The majority of candidates vying for the Democratic presidential nomination have long been accusing the president of being a racist, however, their rhetoric ramped up in the wake of back-to-back mass shootings in El Paso, Texas and Dayton, Ohio, one carried out by a man espousing white supremacist ideas and the other by a self-described leftist.
"How did the word Nazi just get tossed around like a beach ball at a concert?" Rogan asked. "Because it's so free to use now. And people on the left are the ones who are using it, it's not people on the right who are labeling left-wing people Nazis."
"[Maybe] they found the word and they liked it," Crenshaw replied. "They found something effective, I think."
The freshman lawmaker suggested that part of it might stem from the radical left-wing thinker Herbert Marcuse, who theorized the goal of progressivism should be to "take the previously oppressed and suppress the previous oppressors."

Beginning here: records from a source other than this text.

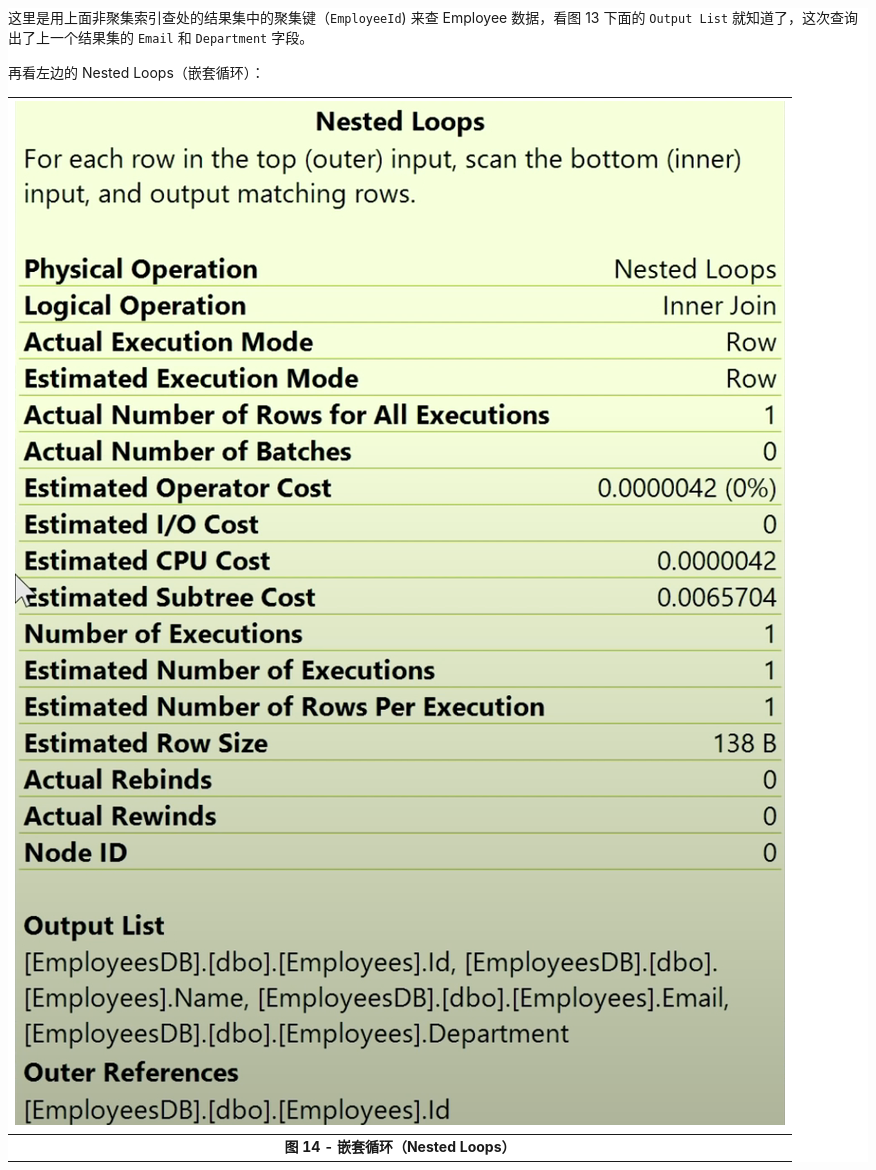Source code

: 这里是用上面非聚集索引查处的结果集中的聚集键（`EmployeeId`) 来查 Employee 数据，看图 13 下面的 `Output List` 就知道了，这次查询出了上一个结果集的 `Email` 和 `Department` 字段。


再看左边的 Nested Loops（嵌套循环）：

| ![嵌套循环（Nested Loops）](assets/2022-07-17-18-34-40.png) |
|:--:|
| <b>图 14 - 嵌套循环（Nested Loops）</b> |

"So, in a sense this isn't new," Crenshaw said. "The kind of radicalism we're seeing, it started in the '60s, it was imbued into our universities and now we're seeing it manifest again and amplified, I think, by social media."
He also noted that the increase in prevalence of Democrats labeling their opposition as Nazis was concurrent to the rise in identity politics over the past decade.
"I think identity politics is one of the worst things we could do to each other," Crenshaw added.